Murray Adaskin was born in Toronto in 1906, and has
for much of his life been an important influence in Canadian music.
His own music is highly personal and beautifully crafted, with a manifest
understanding of the instruments and ensembles for which it is written.
The idiom – no surprise given Adaskin’s date of birth – is firmly mid-century,
and influences include Hindemith, Prokofiev and Milhaud, this last being
among his teachers.
We have two wind pieces at either end of the disc,
enclosing two string works. The two Woodwind Quintets, separated by
some nineteen years, are basically very similar, both consisting of
three movements, the first two of which are comparatively extended,
followed by a very brief finale.
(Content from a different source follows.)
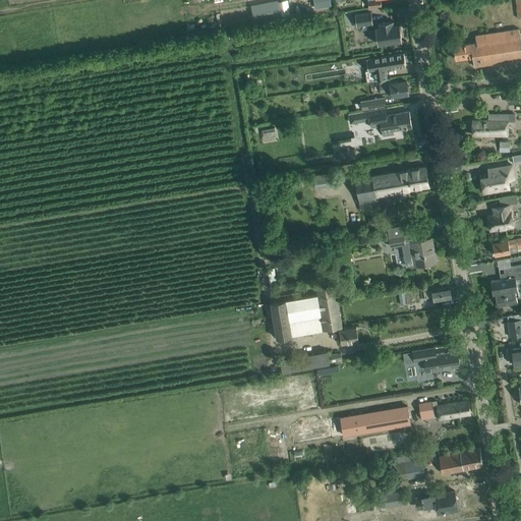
[(276,2),(249,6),(252,21),(252,24),(279,20),(279,17),(279,15),(289,14),(287,0),(276,2)]
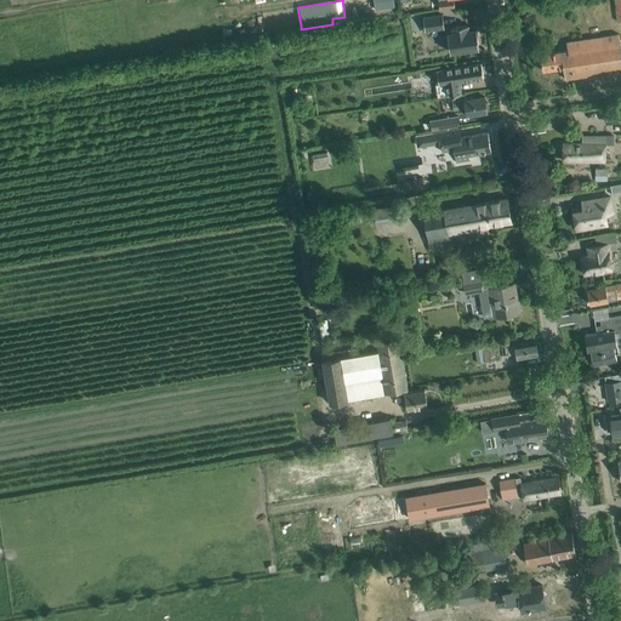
[(443,15),(423,18),(425,32),(444,28),(443,15)]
As befits the medium, the character
of the music is quite light, divertimento-like, though the second quintet
sets out in more solemn vein. Adaskin has a real feel for wind instruments,
and understands that, when writing for this particular combination,
blend is at a premium, and the composer must capitalise on the contrasting
characteristics of the five instruments. He does this well, resulting
in lively entertainment for both audience and players. The Bergen Quintet
play well, with secure ensemble, crisp rhythm, and excellent intonation,
though they’re not helped by a boxy recorded sound. On the other hand,
the engineers have got the internal balance of the quintet right,
which is something very much to be thankful for.
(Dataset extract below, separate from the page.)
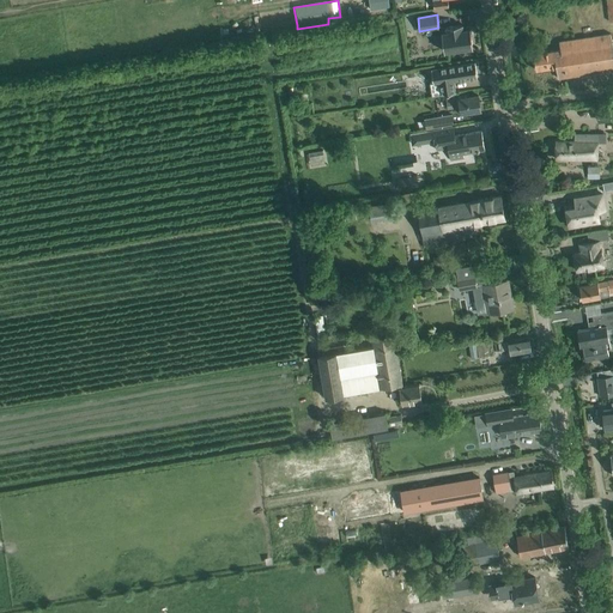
[(473,48),(471,29),(462,30),(462,25),(445,28),(447,32),(442,32),(444,52),(473,48)]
Musica Victoria was written for the group that
performs it here, the Thüringer Salonquintett, two violins, ‘cello,
double bass and piano. They specialise, the notes tell us, in central
European light-entertainment music – waltzes and the like, some film
music, and light classical music. So whether this thoughtful and slightly
gloomy piece was what they were wanting is hard to say, though no doubt
they were familiar with Adaskin’s style and knew something of what to
expect. They give it a sympathetic, carefully prepared reading, while
the composer has used the resources of the group well, exploiting the
dark tones of the double bass particularly effectively.
The programme (rather short it has to be said) is completed
by the Sonatine Baroque for unaccompanied violin. This is Adaskin
composing for his own instrument, and the writing is superbly idiomatic.
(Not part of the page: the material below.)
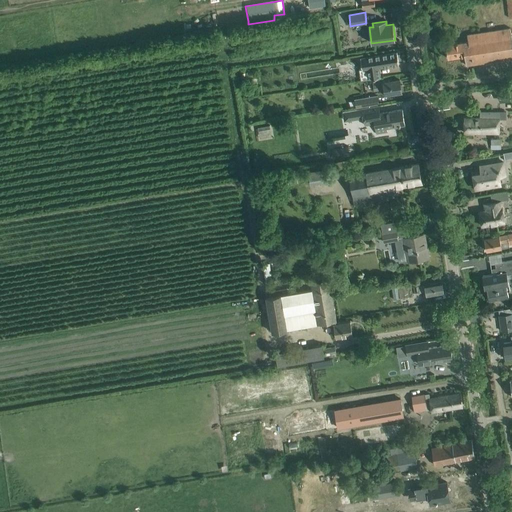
[(511,58),(511,47),(509,28),(467,35),(468,41),(445,45),(448,59),(464,56),(466,65),(511,58)]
The angular first movement is followed by an Adagio of simple
and affecting lyricism, forthrightly tonal in contrast to the first
movement’s gritty bitonality. The final movement is a good-natured Allegro,
with an expressive Allegretto as its central section.
Jack Glatzer gives this absorbing and rather beautiful piece an imaginative
and flexible performance.
Despite the limitations of the recording, I enjoyed
the music on this disc greatly. It is engaging and full of personality,
and the performances are good enough to do it ample justice.